My beloved mom, Marlene Marks Kornick z”l has been gone for 3 months now & today my grief hit me hard. Today on the first day of this new year, my tears flowed like a waterfall.
Perhaps it was being on break – which meant that the busyness of my life settled down and the grief I had obviously delayed, could seep in.
Why today? Maybe it was because I was going through papers (something she was always doing…) – I found scraps of paper scribbled with hospital rooms and doctor’s visits (there were so many in the last 10 years)…
Today – I found these delicate leaves and butterflies she purchased at a craft store so many years before. She had saved them pressed between tissue paper.
The last time we were together, as we were “going through papers,” she gave them to me. Now I, too, will carry them with me.
It was so like her to save precious beautiful things.
The rawness of my grief struck me today in a new way.
I am grateful to Jewish tradition which recognizes that the loss of a beloved parent takes a full year to inhabit and process.
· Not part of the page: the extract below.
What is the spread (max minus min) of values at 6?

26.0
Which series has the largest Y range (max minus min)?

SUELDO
The permutations of grief unfold. Mourning takes its sweet time and will come upon you unbidden.
A scent, a song, cooking. Folding the laundry.
Surely the ache lessens over time, but for me, missing her has become more prominent as the months go on.
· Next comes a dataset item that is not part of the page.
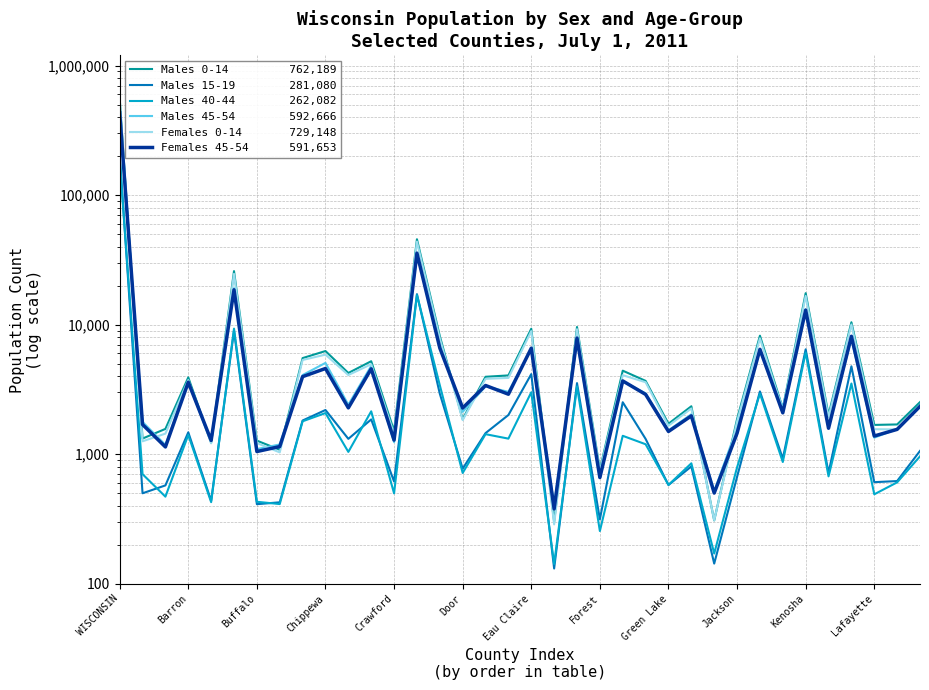

At which label does Males 0-14 first exceed 3680?

WISCONSIN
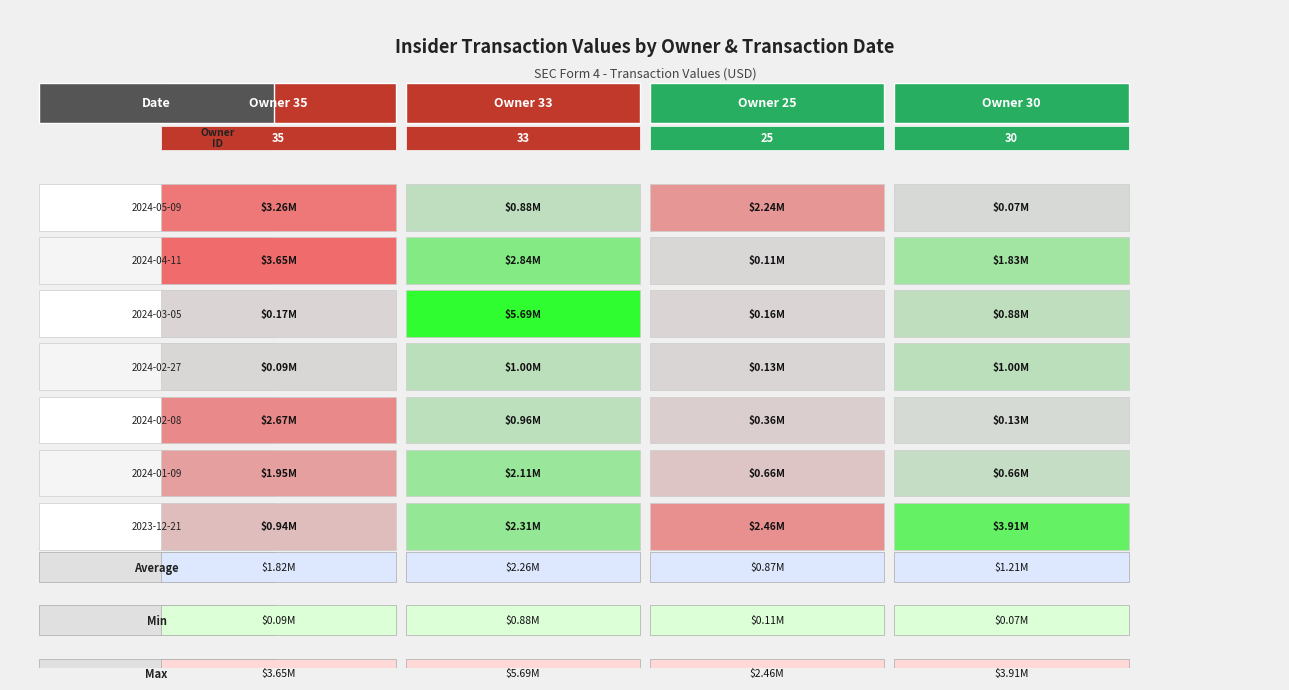

Rank the series by their average value, from lowest to highest.

25, 30, 35, 33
I reach for the phone to tell her something funny. I refuse to remove the “appointment” of our weekly video chat from my calendar even though it evokes tears. I long to hear her cheerfully answer “Hi Honey” when she heard my voice.
Not yet.
For All Of Us Who Grieve
Collectively, we are living in an ocean of loss right now. I feel connected to so many people right now.
At any time, loss and grief is difficult.
But this past year when like me, so many of you were not able to fly to be with your loved ones as they declined, or hold their hands, or bring food because of COVID-19 —
I feel you. I weep with you. It was my mom who taught me to “not keep the tears in, because they will fester”
Our traditions of grief have been shattered this past year. For me, it was especially painful to not be able to shovel dirt on my mom’s grave as her casket was dropped into the ground. In Jewish tradition, we do so after we said Kaddish, the final memorial prayer.
In Jewish tradition, placing dirt on the grave of a loved one is considered the most important mitzvah – connection – because it is an act that one does that can never be repaid. It is both heart-wrenching in its finality but also healing.
I watched, with my boys and husband on Zoom – as my Chicago family performed these last acts of kavod/honor for my mom.
There was no shiva where people came to our home and brought food and shared memories. We did them on Zoom, which was wonderful, but not exactly the same as spending days reminiscing and telling stories.
For all those who grieve – please have patience with yourselves.
I promise I will, too.
Carole Ivy says
❤️❤️❤️❤️❤️
Kenneth Berger says
I am in the midst of the 2nd anniversary of the 2 & 1/2 month period between my wife’s cancer diagnosis and her eventual passing. I brought her to the ER on the Saturday after Thanksgiving in 2018. She never made it back home. Her 3rd major surgery was on December 17th. It was right around this time when she was either preparing to go to Rehab or already in Rehab. Her initial prognosis was favorable, but there were hidden medical issues that nobody could have foreseen. It turned out she never had a chance.
The hospital and rehab staffs all agreed that they had never seen a patient that was stronger. She fought through incredible pain and suffering in order to complete rehab, because she was coming home. I made some changes at home and was ready to bring her home, but on the morning of February 11, I learned that the cancer had spread to her liver. That was the end. Two days later she was in hospice and two days after that, she was gone.
Several sessions with a grief counselor were invaluable, as were a number of support group meetings. I learned that my grief is my own. There is no schedule. It will never end, because I will always love her. It will just get a little easier to live with. I keep discovering new triggers for me. By triggers, I mean the things that will bring me to tears, sometimes without warning. Some of them are songs, while some of them are material things.
There have been two times when I have thought something that I never thought I would think, that I was lucky. No, not lucky to have been married to a wonderful girl for 40+ years, but lucky in my loss. After hearing some of the horror stories in the support group, I realized that I was lucky. And thinking about all of those loved ones lost to the pandemic, with families unable to be with their loved ones during their illness and passing, and to have a “proper” funeral and shiva, I was lucky. I was at the hospital every day to support my wife. I don’t know what I would have done if the whole thing had happened this year. I was able to get hugs from loved ones and friends. I was able to lean on the strength of those around me, to help me get through that initial time.
I’m sorry for jabbering on. I hope somebody is able to draw a little comfort from it.